▶ [TEXT BLOCK]:
Compressing Web Content with mod_gzip and mod_deflate

Compressing Web content can produce a much faster site for users. Here's how to set it up and measure your success.
Logging Compression Results

When considering the logging methods of mod_gzip and mod_deflate, there really are no comparisons. mod_gzip logging is robust and configurable and is based on the Apache log format. This allows mod_gzip logs to be configured for analysis basically any way you want. The default log formats provided when the module is installed are shown below:

LogFormat "%h %l %u %t \"%r\" %>s %b mod_gzip: \
    %{mod_gzip_compression_ratio}npct." \
    common_with_mod_gzip_info1
LogFormat "%h %l %u %t \"%r\" %>s %b mod_gzip: \
    %{mod_gzip_result}n In:%{mod_gzip_input_size}n \
    Out:%{mod_gzip_output_size}n \
    Ratio:%{mod_gzip_compression_ratio}npct." \
    common_with_mod_gzip_info2
LogFormat "%{mod_gzip_compression_ratio}npct." \
    mod_gzip_info1
LogFormat "%{mod_gzip_result}n In:%{mod_gzip_input_size}n \
    Out:%{mod_gzip_output_size}n \
    Ratio:%{mod_gzip_compression_ratio}npct." \
    mod_gzip_info2

Logging allows you to see the file's size prior to and after compression, as well as the compression ratio. After tweaking the log formats to meet your specific configuration, they can be added to a logging system by specifying a CustomLog in the httpd.conf file:

CustomLog logs/gzip.log common_with_mod_gzip_info2
CustomLog logs/gzip.log mod_gzip_info2

Logging in mod_deflate, on the other hand, is limited to one configuration directive, DeflateFilterNote, which is added to an access_log file. Be careful about doing this in your production logs, as it may cause some log analyzers to have issues when examining your files. It is best to start out by logging compression ratios to a separate file:

DeflateFilterNote ratio

LogFormat '"%r" %b (%{ratio}n) "%{User-agent}i"' \
    deflate
CustomLog logs/deflate_log deflate
Performance Improvements from Compression

How much improvement can you see with compression? The difference in measured download times on a lightly loaded server indicates the time to download the base page (the initial HTML file) improved by between 1.3 and 1.6 seconds across a slow connection.

Figure 1. Time Required to Download the HTML Page with and without Compression

The time for the server to respond to a client requesting a compressed page is slightly slower. Measurements show that the median response time for the server averaged 0.23 seconds for the uncompressed page and 0.27 seconds for the compressed page. However, most Web server administrators should be willing to accept a 0.04 increase in response time to achieve a 1.5 second improvement in file transfer time.

▶ [BRIEF 1]: In one to three sentences, explain why the compression article recommends logging mod_deflate compression ratios to a separate file at first.
▶ [BRIEF 2]: Filter the listing and copy every line that contains the string "Zervant".
The listing is unrelated to the compression article.

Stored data
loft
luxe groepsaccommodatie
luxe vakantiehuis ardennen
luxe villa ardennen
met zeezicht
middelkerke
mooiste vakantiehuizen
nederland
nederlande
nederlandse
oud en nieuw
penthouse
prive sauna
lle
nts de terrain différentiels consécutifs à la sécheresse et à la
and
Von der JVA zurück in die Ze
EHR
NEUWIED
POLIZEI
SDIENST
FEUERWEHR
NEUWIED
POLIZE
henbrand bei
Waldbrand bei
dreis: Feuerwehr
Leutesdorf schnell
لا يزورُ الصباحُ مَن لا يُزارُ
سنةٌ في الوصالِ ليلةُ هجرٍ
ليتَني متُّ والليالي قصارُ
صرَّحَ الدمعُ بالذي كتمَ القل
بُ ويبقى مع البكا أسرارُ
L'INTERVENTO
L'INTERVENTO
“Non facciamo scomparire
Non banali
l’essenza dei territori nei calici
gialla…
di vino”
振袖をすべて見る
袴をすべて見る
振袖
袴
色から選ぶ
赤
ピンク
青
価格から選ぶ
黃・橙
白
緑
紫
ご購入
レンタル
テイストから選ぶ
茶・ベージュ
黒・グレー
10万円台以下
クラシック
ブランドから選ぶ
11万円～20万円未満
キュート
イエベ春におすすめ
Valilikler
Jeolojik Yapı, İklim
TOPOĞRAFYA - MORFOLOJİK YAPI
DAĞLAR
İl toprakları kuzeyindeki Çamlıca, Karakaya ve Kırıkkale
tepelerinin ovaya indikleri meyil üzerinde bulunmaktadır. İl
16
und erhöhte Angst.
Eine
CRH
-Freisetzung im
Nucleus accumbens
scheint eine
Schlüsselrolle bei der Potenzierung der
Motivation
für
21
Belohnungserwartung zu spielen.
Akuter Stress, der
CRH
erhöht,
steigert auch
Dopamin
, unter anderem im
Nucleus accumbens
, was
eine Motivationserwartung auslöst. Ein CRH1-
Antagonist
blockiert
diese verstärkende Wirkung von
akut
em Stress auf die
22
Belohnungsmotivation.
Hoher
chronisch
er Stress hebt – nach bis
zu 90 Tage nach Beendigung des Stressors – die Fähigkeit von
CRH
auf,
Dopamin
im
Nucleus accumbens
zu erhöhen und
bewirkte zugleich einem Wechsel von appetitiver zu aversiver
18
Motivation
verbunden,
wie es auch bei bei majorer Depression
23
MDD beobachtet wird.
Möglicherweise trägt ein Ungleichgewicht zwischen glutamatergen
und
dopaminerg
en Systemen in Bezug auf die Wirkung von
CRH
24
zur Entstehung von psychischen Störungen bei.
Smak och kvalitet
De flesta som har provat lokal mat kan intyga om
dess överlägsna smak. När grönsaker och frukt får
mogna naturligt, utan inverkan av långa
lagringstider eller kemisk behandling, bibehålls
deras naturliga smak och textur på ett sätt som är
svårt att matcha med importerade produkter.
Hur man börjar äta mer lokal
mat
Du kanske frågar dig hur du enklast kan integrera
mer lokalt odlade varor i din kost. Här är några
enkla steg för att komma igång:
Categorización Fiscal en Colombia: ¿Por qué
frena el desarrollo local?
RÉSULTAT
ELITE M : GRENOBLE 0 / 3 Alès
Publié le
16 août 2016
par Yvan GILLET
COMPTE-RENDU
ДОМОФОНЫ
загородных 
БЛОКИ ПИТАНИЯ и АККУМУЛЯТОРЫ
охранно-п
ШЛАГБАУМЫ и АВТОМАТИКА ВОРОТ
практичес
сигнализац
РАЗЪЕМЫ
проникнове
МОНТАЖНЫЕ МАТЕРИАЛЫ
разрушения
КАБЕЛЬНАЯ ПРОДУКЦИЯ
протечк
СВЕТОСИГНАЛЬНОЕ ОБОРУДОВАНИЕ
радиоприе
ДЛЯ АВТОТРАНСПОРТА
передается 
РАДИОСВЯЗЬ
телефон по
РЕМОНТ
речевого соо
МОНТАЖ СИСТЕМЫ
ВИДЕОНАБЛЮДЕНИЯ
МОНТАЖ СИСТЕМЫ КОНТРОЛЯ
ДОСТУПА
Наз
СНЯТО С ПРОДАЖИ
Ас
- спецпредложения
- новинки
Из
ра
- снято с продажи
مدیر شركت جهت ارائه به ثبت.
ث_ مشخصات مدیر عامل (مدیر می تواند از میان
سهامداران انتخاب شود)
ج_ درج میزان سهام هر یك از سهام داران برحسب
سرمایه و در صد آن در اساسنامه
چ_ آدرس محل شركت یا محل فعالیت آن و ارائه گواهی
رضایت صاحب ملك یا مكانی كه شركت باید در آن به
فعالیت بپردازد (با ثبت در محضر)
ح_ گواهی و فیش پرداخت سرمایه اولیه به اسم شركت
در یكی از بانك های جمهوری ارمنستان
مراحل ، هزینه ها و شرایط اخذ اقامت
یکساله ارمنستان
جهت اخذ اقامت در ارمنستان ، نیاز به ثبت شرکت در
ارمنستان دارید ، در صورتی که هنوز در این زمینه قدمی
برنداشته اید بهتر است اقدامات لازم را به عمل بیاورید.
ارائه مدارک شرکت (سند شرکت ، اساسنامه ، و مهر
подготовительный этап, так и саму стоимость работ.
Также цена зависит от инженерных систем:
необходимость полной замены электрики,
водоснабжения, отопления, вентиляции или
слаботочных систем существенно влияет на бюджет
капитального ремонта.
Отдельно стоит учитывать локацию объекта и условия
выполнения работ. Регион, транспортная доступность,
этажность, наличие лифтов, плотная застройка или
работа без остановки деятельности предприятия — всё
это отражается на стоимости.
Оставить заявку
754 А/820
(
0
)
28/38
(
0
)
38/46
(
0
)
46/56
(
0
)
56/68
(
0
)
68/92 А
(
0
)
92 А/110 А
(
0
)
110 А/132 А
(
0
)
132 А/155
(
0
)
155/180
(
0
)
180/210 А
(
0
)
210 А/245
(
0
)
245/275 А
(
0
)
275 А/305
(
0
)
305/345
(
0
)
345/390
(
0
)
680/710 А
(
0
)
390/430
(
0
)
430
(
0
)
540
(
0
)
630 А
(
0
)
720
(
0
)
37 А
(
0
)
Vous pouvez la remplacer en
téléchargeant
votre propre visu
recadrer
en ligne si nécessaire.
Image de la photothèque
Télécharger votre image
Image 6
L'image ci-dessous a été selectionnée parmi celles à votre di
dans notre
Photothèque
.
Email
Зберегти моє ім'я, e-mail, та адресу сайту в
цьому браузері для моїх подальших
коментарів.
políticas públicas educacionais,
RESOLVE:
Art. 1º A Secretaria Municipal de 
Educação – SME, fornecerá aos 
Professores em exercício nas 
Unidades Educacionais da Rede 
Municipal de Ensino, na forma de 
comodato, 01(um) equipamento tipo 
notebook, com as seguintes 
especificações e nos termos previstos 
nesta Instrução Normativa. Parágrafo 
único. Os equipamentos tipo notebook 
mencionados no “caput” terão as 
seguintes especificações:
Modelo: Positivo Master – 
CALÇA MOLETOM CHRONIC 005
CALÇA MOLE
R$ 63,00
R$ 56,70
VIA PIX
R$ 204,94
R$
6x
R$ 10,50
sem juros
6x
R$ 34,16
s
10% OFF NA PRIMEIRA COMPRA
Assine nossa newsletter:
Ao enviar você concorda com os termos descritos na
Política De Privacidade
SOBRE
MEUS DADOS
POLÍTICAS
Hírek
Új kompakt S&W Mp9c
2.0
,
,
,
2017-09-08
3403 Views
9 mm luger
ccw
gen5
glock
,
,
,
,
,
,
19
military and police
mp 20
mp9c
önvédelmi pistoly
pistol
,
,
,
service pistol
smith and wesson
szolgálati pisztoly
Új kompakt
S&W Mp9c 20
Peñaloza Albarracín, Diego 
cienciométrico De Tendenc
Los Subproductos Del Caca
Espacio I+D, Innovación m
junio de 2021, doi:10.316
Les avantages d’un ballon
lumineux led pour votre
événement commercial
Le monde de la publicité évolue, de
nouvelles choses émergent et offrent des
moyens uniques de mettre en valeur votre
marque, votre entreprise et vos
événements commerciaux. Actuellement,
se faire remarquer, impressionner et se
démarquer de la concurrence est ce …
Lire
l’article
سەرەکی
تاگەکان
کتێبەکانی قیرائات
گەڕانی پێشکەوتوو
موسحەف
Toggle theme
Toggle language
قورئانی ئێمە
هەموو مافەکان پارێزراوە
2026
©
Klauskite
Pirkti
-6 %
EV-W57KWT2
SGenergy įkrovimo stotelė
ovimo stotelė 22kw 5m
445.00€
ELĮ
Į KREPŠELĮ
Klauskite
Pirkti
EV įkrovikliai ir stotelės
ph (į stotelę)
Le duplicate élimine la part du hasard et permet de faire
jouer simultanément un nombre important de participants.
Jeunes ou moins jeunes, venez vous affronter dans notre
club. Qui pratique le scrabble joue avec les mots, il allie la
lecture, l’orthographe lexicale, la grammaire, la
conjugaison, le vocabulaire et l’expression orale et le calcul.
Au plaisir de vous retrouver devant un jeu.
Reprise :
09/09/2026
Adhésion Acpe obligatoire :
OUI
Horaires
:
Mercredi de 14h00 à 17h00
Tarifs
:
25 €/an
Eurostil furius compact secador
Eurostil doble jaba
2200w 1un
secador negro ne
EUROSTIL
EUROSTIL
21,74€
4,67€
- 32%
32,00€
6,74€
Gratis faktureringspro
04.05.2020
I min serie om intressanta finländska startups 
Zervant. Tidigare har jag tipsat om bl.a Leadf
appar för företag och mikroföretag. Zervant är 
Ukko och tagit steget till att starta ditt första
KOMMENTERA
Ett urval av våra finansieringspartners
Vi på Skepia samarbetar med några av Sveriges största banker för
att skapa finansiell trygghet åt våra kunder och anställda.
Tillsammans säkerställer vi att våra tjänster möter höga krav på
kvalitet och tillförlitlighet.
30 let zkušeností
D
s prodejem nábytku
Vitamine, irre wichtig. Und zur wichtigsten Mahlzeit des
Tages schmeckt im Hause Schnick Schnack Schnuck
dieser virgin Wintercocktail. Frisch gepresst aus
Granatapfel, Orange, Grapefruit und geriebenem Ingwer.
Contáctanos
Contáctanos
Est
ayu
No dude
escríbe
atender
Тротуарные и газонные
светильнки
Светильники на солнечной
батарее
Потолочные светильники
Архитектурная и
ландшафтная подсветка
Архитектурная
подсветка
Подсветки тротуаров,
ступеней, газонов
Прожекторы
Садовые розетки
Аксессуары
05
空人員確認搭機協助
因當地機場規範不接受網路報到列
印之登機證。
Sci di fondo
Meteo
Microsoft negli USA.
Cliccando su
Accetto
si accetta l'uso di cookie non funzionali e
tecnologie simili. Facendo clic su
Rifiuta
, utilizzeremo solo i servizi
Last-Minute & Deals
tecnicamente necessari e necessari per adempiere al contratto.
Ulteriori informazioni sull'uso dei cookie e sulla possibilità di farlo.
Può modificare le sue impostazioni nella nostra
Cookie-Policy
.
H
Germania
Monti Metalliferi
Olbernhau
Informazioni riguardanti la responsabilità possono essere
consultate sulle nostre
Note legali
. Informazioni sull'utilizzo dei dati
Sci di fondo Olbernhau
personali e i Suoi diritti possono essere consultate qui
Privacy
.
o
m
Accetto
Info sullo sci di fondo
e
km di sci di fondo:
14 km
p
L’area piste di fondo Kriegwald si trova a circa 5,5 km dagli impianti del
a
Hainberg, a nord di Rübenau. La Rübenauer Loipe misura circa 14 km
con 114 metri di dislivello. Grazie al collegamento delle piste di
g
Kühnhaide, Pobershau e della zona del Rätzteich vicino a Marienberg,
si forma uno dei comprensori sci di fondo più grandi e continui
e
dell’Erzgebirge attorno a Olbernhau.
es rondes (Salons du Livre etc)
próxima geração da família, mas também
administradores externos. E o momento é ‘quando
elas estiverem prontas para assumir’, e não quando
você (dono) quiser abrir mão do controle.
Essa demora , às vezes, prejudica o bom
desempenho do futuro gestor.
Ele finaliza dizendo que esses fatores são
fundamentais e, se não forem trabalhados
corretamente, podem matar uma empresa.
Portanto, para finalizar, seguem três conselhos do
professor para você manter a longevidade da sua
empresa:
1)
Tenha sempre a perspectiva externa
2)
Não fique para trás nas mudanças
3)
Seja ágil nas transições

▶ [RESPONSE 1]: Adding the DeflateFilterNote output to production access logs can cause some log analyzers to have issues when examining those files. Starting with a separate file avoids that risk.

▶ [RESPONSE 2]:
Zervant. Tidigare har jag tipsat om bl.a Leadf
appar för företag och mikroföretag. Zervant är 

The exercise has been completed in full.